I have shown that whenever $x_n\rightharpoonup x$ in $X$, then $\|x\|\le\lim\inf_{n\to\infty}\|x_n\|$ and have also managed to demonstrate the analogous result for when $f_n\overset{\ast}{\rightharpoonup}f$ in $X^*$. In the proof of the former we make recourse to the Hahn Banach theorem, whereas in the latter there is no such need.
I'm interested in showing the corresponding result as well for a sequence of bounded linear operators under the strong and weak operator topologies.
To clarify, $T_n\overset{SOT}\to T\in B(X,Y)$ means that $\forall x\in X$, $\|T_nx-Tx\|\to0$ as $n\to\infty$, and, $T_n\overset{WOT}\to T\in B(X,Y)$ means that $\forall x\in X$, and $f\in Y^*,$ $|f(T_nx)-f(Tx)|\to0$ as $n\to\infty$.
Here are my attempts so far. We start with the strong operator topology case, and then will do the weak operator topology case.
1.$\,$Suppose that $T_n\overset{SOT}\to T\in B(X,Y)$. Then $\forall x\in X$, $\|T_nx-Tx\|\to0$ as $n\to\infty$. Choose $x\in X:\|x\|=1$, and let $\epsilon\gt0$.
Now, $\|Tx\|\le\|T\|\implies\|Tx\|\gt\|T\|-\epsilon$.

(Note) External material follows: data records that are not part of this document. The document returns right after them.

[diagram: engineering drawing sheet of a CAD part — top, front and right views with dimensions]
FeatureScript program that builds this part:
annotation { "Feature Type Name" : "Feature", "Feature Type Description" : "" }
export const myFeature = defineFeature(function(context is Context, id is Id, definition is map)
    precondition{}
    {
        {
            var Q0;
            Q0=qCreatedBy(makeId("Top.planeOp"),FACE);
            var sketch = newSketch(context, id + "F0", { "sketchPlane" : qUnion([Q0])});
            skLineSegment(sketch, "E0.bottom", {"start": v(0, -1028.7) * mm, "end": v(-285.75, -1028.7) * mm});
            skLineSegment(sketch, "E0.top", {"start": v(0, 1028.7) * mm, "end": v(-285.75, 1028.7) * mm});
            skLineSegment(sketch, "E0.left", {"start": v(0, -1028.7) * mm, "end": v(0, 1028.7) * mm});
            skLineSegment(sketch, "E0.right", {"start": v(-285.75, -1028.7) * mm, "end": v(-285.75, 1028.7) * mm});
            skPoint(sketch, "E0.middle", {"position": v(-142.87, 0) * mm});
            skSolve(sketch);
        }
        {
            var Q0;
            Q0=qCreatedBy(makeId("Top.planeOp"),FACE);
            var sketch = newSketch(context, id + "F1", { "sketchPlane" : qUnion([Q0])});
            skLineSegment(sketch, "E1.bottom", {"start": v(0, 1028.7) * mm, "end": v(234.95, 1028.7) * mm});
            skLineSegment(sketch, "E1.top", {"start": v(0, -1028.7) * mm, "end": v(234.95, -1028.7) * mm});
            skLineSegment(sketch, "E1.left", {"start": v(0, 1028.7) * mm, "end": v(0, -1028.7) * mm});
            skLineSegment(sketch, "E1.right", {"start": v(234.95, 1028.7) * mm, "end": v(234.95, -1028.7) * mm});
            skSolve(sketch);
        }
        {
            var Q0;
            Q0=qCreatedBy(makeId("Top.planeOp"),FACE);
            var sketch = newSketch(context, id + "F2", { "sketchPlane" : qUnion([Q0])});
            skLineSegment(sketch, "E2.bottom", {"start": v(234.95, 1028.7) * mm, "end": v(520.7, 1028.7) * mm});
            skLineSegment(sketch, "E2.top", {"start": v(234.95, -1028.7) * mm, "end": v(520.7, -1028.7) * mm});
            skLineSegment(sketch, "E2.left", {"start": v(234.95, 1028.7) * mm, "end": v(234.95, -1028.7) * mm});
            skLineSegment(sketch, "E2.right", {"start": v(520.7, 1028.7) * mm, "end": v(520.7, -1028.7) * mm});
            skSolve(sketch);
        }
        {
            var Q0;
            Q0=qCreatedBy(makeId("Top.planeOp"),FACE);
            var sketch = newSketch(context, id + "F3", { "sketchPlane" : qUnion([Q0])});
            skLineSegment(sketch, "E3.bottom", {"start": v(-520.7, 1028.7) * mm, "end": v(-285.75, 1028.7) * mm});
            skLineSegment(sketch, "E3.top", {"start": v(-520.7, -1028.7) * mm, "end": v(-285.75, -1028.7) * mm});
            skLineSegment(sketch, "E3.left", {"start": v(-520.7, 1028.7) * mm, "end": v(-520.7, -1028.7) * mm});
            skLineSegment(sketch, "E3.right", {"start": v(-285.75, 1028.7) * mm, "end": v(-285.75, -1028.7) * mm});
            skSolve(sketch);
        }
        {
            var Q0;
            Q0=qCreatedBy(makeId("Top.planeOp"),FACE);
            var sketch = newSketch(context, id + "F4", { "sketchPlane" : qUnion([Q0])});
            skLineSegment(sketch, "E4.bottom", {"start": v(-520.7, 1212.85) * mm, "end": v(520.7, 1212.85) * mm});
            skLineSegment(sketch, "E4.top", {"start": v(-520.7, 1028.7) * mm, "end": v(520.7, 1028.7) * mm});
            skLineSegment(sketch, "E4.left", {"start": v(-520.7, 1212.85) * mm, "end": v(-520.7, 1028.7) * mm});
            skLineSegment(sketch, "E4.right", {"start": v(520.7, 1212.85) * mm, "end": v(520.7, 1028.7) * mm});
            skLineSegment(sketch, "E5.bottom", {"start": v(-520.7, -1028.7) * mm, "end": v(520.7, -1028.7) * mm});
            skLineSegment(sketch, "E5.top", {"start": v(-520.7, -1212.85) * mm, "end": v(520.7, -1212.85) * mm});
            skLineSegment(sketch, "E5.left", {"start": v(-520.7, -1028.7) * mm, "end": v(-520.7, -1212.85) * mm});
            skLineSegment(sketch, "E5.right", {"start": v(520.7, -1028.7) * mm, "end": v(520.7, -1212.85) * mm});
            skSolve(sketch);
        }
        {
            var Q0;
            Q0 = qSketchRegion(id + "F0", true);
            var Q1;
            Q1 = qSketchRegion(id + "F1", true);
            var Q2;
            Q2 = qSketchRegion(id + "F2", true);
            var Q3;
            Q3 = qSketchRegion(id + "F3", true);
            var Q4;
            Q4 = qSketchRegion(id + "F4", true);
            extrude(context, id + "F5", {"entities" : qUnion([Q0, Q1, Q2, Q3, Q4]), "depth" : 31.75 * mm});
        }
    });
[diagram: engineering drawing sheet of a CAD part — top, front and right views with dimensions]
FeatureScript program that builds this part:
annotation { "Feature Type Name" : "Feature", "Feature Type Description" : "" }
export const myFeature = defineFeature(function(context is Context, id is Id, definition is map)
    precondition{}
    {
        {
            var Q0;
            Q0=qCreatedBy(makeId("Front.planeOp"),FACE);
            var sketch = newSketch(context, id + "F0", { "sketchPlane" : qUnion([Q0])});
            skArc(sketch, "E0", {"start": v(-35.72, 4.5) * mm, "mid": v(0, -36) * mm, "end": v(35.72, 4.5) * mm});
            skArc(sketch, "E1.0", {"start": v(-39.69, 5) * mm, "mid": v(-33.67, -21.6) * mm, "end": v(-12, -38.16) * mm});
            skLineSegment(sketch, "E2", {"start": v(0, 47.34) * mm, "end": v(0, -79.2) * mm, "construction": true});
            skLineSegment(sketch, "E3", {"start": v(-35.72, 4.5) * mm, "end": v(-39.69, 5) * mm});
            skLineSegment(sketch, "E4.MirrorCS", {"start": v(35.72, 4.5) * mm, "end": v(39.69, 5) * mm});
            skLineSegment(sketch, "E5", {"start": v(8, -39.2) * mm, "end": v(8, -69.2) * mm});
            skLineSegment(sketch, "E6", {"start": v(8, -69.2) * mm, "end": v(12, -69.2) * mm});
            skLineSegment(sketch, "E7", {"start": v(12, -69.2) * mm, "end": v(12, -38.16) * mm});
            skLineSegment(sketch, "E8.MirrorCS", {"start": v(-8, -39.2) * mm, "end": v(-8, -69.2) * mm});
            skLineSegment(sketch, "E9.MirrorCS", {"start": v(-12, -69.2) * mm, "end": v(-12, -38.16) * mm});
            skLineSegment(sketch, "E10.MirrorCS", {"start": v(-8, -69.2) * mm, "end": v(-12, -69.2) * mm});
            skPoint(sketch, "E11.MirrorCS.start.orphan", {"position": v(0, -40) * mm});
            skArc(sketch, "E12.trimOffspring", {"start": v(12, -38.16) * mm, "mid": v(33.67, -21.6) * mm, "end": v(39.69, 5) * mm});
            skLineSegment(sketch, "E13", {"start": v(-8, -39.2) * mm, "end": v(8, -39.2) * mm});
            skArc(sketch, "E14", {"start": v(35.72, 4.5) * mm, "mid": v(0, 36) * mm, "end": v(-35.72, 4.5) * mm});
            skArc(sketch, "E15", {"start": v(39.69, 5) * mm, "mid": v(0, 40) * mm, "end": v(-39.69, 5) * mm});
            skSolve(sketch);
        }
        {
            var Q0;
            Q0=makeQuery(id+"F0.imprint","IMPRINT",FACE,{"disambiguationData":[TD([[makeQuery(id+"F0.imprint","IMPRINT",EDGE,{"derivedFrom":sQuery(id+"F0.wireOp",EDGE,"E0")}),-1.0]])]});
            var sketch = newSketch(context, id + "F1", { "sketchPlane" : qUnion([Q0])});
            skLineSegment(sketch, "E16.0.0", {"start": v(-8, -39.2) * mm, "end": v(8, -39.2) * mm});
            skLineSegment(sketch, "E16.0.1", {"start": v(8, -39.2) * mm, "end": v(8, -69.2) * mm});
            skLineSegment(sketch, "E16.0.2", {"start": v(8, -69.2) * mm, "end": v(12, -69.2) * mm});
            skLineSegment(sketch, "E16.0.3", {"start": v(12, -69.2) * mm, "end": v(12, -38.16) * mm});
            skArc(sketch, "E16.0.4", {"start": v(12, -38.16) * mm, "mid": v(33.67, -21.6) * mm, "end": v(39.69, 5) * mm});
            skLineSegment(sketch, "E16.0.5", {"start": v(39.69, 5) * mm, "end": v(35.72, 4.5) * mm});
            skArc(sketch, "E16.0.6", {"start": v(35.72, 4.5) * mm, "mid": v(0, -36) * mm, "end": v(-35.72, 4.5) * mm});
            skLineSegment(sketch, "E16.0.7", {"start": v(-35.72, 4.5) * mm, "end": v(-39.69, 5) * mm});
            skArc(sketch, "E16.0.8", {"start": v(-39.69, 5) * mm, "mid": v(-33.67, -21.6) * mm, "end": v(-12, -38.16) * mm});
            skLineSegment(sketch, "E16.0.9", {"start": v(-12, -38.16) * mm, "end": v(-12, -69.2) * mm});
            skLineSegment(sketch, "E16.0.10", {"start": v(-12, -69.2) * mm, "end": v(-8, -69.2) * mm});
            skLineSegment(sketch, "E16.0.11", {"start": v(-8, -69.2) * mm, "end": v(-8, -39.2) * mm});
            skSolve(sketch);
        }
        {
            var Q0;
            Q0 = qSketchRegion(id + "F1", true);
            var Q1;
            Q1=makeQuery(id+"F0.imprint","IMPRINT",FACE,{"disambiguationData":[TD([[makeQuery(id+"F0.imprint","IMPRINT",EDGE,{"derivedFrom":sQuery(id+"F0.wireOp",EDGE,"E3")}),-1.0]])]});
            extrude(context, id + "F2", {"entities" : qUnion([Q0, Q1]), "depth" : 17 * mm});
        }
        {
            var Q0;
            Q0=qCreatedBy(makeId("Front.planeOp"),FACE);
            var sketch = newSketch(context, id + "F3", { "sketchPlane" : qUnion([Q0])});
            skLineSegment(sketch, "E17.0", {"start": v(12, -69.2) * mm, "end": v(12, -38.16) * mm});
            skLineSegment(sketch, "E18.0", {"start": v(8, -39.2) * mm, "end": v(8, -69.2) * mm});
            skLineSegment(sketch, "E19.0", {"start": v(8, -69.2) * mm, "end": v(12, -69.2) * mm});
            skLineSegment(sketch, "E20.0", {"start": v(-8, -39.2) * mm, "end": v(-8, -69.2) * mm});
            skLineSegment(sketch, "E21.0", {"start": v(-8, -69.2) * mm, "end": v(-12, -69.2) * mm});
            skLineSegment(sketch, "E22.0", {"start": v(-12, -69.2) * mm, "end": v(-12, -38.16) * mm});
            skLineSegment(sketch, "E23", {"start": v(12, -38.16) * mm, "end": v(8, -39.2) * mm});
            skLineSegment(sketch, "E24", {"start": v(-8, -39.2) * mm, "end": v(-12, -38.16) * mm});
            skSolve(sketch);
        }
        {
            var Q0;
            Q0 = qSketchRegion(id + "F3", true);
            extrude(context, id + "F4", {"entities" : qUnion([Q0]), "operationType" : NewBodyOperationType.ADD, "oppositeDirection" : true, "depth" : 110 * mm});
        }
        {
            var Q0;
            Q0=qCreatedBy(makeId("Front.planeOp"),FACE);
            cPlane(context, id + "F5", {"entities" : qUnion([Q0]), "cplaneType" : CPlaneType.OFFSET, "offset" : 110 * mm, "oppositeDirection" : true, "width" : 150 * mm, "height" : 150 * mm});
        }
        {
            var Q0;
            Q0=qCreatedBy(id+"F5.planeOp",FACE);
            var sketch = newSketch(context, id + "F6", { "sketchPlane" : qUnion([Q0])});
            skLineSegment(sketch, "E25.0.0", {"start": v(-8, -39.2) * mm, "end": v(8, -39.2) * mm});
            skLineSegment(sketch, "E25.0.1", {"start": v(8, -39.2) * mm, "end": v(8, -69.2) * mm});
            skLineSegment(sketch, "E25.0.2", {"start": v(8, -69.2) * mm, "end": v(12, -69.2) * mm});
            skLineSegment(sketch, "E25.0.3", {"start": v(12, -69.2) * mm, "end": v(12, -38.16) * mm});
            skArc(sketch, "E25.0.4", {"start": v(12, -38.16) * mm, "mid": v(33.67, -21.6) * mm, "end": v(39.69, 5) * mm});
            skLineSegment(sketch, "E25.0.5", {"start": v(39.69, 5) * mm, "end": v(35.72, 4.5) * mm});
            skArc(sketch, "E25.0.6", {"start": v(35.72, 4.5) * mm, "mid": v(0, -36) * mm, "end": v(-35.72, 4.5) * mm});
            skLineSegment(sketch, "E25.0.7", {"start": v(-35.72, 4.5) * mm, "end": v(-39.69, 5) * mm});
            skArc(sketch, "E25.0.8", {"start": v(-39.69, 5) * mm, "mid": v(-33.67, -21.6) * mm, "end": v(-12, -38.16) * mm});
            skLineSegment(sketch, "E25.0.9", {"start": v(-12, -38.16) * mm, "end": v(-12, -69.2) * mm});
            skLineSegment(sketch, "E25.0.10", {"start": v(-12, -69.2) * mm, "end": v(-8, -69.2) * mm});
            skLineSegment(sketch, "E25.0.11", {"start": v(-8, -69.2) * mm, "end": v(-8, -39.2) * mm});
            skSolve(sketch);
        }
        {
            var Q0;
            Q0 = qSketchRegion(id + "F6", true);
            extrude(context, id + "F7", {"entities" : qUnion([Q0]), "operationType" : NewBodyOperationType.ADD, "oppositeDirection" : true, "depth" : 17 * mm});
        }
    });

But $\|T_nx\|\to\|Tx\|$ by strong operator convergence. So that, for large enough $n\in\mathbb N$, $\|T_nx\|\gt\|T\|-\epsilon.$ But, $\|T_nx\|\le\|T_n\|$ for all $n\in\mathbb N$, so that furthermore, $\|T_n\|\ge\|T\|-\epsilon.$
But then, this impliex that $\|T\|-\epsilon\le\lim\inf_{n\to\infty}\|T_n\|$, on taking lim infs of both sides. Which further implies that $\|T\|\le\lim\inf_{n\to\infty}\|T_n\|$, since $\epsilon\gt0$ was arbitrary. Thus showing the result we required.
2.$\,$Suppose that $T_n\overset{WOT}\to T\in B(X,Y)$. Then $\forall x\in X$, and $f\in Y^*,$ $|f(T_nx)-f(Tx)|\to0$ as $n\to\infty$. Now the Hahn Banach theorem tells us that $\exists f\in X^*:\|f\|=1$ and that $f(x)=\|x\|$.
With this in mind, consider that $|f(T_nx)|\le\|T_n\|$, using the boundedness of $f$, $T_n,\,\forall n\in \mathbb N$ and the above observations from Hahn Banach.
But $|f(T_nx)|\to|f(Tx)|\le\|T\|$, by the weak operator convergence and then the boundedness and Hahn Banach deductions.
On putting both of these observations together, we see that $\|T\|\le\|T_n\|$, and so on taking lim infs, we get that $\|T\|\le\lim\inf_{n\to\infty}\|T_n\|$, as required.
Are both of these attempts correct? Or are there any ways in which I could improve?
In the SOT attempt, you are first choosing $x$. But then you cannot guarantee that $\|Tx\|\geq\|T\|-\epsilon$. What you need to do is to choose $x$ so that $\|x\|=1$ and $\|Tx\|\geq\|T\|-\varepsilon$. Then, by the convergence, you find that for $ n$ big enough , $\|T_nx\|\geq\|Tx\|-\epsilon$. Thus, for $n$ big enough, $$ \|T_n\|\geq\|T_nx\|\geq\|Tx\|-\epsilon\geq\|T\|-2\epsilon. $$ Now you conclude that $\liminf_n\|T_n\|\geq\|T\|-2\epsilon$.
In the WOT attempt, you are glossing so much that it is hard to see what you are doing. There is no inequality whatsoever with $\|T\|$ on the low side, so it is hard to see how you conclude; you don't say how you choose $x$. The way I would do it to first notice that, by Hahn-Banach, $$ \|Tx\|=\sup\{|f(Tx)|:\ f\in Y^*,\ \|f\|=1\}. $$ So, fix $x$. Given $\varepsilon>0$, there exists $f\in Y^*$ with $\|f\|=1$ and $$ \|Tx\|\leq|f(Tx)|+\varepsilon=\lim_n|f(T_nx)|+\varepsilon. $$ As $|f(T_nx)|\leq\|T_n\|$, we get $\lim_n|f(T_nx)|\leq\liminf_n\|T_n\|$. Thus $$ \|Tx\|\leq\liminf_n\|T_n\|+\varepsilon. $$ As this works with any $x$ with $\|x\|=1$, taking supremum we get $$ \|T\|\leq\liminf_n\|T_n\|+\varepsilon, $$ and we finally can remove the $\varepsilon$ since its aritrarily small.